--- PASSAGE FOR REVIEW Enclosed Below ---

Taking a break from Motherhood Observation seemed like the only plausible option in the midst of a heartache I wasn’t willing to address or share and so I decided to work on other projects like, “The Teen Sex Trade: Part Two”. Then, last night, it hit me that this is what Motherhood Observation is all about. It is the art of being vulnerable, learning from my experiences, sharing, and writing through my pain.
My heart is aching and I’m not quite sure that I know how to make it make sense for unseeing eyes who’ve never felt a connection with another human being that goes beyond the flesh. This account is for the sliver of hope that someone, somewhere feels what I’m saying.
Real, down to Mars…¹
As soon as I had a moment’s rest at the airport while waiting for my flight, I knew that my desire to see him again would be insatiable. But, time was not on our side from the very beginning. I could drive to Toronto in the same amount of time it would take me to catch a flight back to him. Despite the distance, our connection remained strong. We talked every night for upwards of three, sometimes six hours but who’s counting? Here was this real down to Mars man whose spirit was recognized by my own. That recognition required little to no effort. The understanding was mutual, our feelings evident. The attraction was shy at first and then obvious even when we tried to contain it. He touched me without touching me, ya know?
The spark inevitably dwindled down, no matter how hard or often we tried to salvage it. We tried to settle for being friends, wanting so much to have each other, to remain close, to love. Still, there was too much energy and no where to put it and I couldn’t help myself. I couldn’t forget how safe I’d felt with this person who, in this lifetime, I’d only just met. How could I be “just friends” with this person who had the potential to hold space in my life with such magnitude? But, that’s the thing isn’t it? Potential doesn’t truly mean anything without actively pursuing the depths of it.
That realization is one that I’ve been unable to actively practice in prior years and it has led me into some very dark waters. Upon exploring abuse in one of my earlier posts, I came to an understanding of my hope for our respective relationships and that is “for each of us to recognize when we cannot be what the other person needs and to respect ourselves (and them) enough to walk away”. This is what this most recent relationship is calling me to do─ walk away. Not permanently per se but until I can get a grasp of how I feel and can walk through that journey going forward without feeling so confused about it. Some hurt has occurred on both sides of the story but to continue in this way would be a disservice not only to him but to myself. I have to remind myself that this isn’t something to apologize for but rather something to celebrate the growth of, even if it causes my heart to ache right now.

--- End of Enclosed PASSAGE FOR REVIEW ---
--- DATA EXCERPTS Enclosed Below ---

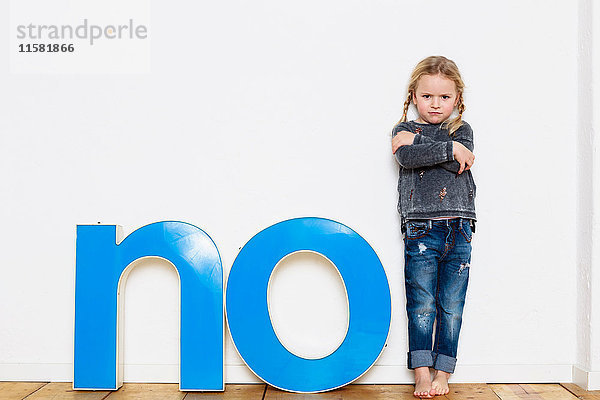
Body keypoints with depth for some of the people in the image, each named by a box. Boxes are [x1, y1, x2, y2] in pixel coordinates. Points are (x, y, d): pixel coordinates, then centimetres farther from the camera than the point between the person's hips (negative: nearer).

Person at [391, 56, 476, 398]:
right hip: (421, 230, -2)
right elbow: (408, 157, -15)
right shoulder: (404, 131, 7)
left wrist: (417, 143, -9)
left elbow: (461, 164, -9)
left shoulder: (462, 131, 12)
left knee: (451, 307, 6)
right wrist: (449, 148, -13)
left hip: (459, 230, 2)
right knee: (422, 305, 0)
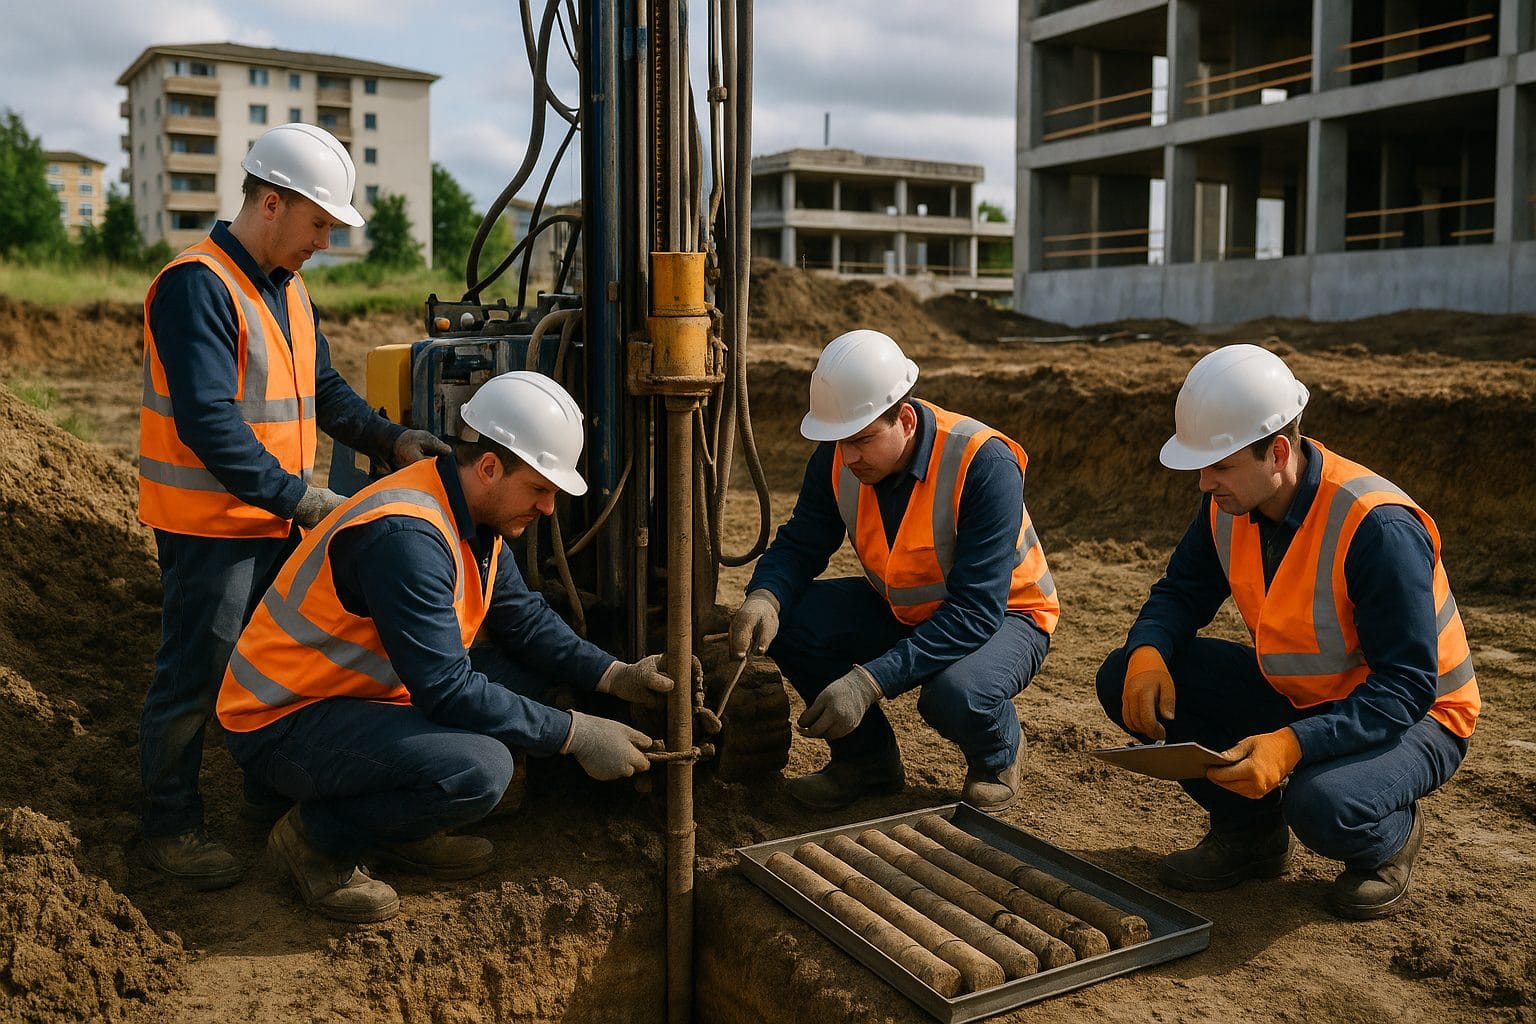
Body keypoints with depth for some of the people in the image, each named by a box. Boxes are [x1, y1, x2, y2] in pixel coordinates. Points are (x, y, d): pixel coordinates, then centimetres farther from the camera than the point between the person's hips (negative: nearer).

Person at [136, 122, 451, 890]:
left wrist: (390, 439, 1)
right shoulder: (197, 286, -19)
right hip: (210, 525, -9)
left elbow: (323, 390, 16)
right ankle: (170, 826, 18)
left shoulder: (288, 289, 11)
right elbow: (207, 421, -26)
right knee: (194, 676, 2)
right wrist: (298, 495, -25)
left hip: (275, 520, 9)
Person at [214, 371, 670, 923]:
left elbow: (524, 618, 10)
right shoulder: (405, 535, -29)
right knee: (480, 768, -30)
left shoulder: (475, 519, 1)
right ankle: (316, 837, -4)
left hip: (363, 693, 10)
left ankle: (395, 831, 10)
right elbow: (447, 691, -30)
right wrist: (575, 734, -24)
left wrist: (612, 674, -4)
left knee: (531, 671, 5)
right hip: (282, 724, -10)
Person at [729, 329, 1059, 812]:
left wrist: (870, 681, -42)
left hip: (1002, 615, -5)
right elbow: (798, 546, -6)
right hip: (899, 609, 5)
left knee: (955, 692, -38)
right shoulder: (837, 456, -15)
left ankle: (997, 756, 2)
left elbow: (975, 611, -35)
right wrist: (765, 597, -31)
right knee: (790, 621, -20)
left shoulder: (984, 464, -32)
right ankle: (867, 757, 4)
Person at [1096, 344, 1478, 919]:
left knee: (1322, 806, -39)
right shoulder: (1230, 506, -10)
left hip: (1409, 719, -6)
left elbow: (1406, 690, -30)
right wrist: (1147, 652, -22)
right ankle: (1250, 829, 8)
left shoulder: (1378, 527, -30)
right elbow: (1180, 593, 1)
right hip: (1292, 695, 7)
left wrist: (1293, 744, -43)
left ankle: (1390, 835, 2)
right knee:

--- End of Enclosed DATA EXCERPTS ---

- _EXERCISES_
A - Give again the part of the blog post starting with "My heart is" and going on through "what I’m saying.", word for word.
B - Transcribe the rows starting with the line with "left knee: (955, 692, -38)" and going on through the end of the rows, exactly.
The blog post and the rows are separate, unrelated material.

- _ANSWERS GIVEN_
A -
My heart is aching and I’m not quite sure that I know how to make it make sense for unseeing eyes who’ve never felt a connection with another human being that goes beyond the flesh. This account is for the sliver of hope that someone, somewhere feels what I’m saying.

B -
left knee: (955, 692, -38)
right shoulder: (837, 456, -15)
left ankle: (997, 756, 2)
left elbow: (975, 611, -35)
right wrist: (765, 597, -31)
right knee: (790, 621, -20)
left shoulder: (984, 464, -32)
right ankle: (867, 757, 4)
Person at [1096, 344, 1478, 919]:
left knee: (1322, 806, -39)
right shoulder: (1230, 506, -10)
left hip: (1409, 719, -6)
left elbow: (1406, 690, -30)
right wrist: (1147, 652, -22)
right ankle: (1250, 829, 8)
left shoulder: (1378, 527, -30)
right elbow: (1180, 593, 1)
right hip: (1292, 695, 7)
left wrist: (1293, 744, -43)
left ankle: (1390, 835, 2)
right knee:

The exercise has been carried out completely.